Last year, Ahuja was running a Seattle-based philanthropic organization, and following the killing of George Floyd by a Minneapolis police officer, she wrote, “You can’t be a true ally to Black communities until you take it upon yourself to understand our racialized history in its most intimate and heinous forms. And learn, as I did, that all forms of discrimination flow from the subjugation of Black and Indigenous people.”

Hawley asked if Ahuja believes the U.S. is a systemically racist country. She responded, “I’m a big believer that we seek to ensure that everyone has an equal opportunity. I understand and appreciate the historical challenges many individuals have experienced, based on their race and ethnicity.” It was kind of what you think an HR director might say, but not good enough for Hawley and company.

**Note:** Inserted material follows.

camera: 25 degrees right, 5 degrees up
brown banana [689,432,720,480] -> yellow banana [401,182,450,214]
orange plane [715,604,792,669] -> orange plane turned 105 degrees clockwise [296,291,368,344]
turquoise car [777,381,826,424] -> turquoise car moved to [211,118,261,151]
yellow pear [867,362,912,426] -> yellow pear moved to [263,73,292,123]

Other Republicans s said they were opposing Ahuja because of her support for abortion rights. They asked her if she would support the Hyde Amendment, which prevents federal funds from paying for abortions and which Biden excluded from his recently released budget proposal. “The Hyde Amendment is the law of the land, and I will follow the law,” Ahuja said during the hearing. Again, apparently not good enough.

Indeed, the confirmation vote was delayed to corral two missing Democratic senators and to force the 50–50 tie, until Harris cast her fourth tie-breaking vote as VP.

What Is Upsetting?

As a citizen, I am far more concerned that Hawley and Republican senators are not doing their job as I am about whether Ahuja can do hers.

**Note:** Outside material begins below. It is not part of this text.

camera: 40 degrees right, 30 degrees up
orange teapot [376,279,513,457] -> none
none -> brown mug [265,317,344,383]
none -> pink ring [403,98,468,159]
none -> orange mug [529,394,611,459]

Maybe it is a disease that runs rampant among all senators to let partisanship and party agendas top all else, but these cultural wars that the Washington pols are running are out of control.

As Greg Sargent of The Washington Post noted, Hawley looked “straight into the TV camera above the Senate floor, and said that Biden’s animating ideology tells children that “your dreams” are “unjust” and that “your family” are “oppressors.” What? The culture wars cup runneth over.

Off-stage from the Senate, Florida Gov. Ron DeSantis, South Dakota’ Gov. Kristi Noem and Texas Gov. Greg Abbott all are using their platforms to advance these hot culture controversies on everything from immigration to critical race theory to gun rights as they seek to promote themselves as heir to Donald Trump, should he fade before the 2024 presidential election. They have each been undertaking local actions on these national culture questions in an apparent contest to show which one is most Trump-like.

In the last week or so, DeSantis signed a bill requiring public schools to set aside at least one minute of silence for children to pray or meditate, issued an order pardoning those arrested or fined for violating local covid rules, sent cops to Texas and Arizona to help with border issues, and now wants public university faculty and students to register their political opinions in surveys to assure political “diversity” in a way that sounds more like propaganda. Noem is in a legal battle over July 4 celebrations at Mount Rushmore, where she once proposed adding Trump’s face, and banning universities from teaching critical race theory over “patriotic education.” In Texas, Abbott has loosened gun limits to eliminate permits, has jumped on the critical race ban and vowed to build his own version of a border wall with a state down payment and public donations. And then there are the voter suppressing laws they all are signing.

What is troubling is not only the positions that these folks are taking, but the zeal with which they pursue them. There is no room for doubt, there is no room for debate. There is no time to consider whether a particular policy is more complicated than a motto or slogan will support, or no room, apparently, for whether a nominee even to run the HR department is anything less than politically pure by some standard that only a zealot for the Right could hold. There is not even room to consider whether halting any discussion over voting rights is itself an expression of systemic racism.

This is no defense for bad Democratic behavior either. It is a plea that we actually look at the problem with a view to fix whatever is wrong.

The idea that a nominee to build the budget proposal that Congress may or may not consider (Biden’s nominee had to withdraw) or to run the personnel office has to pass a political litmus test seems nuts.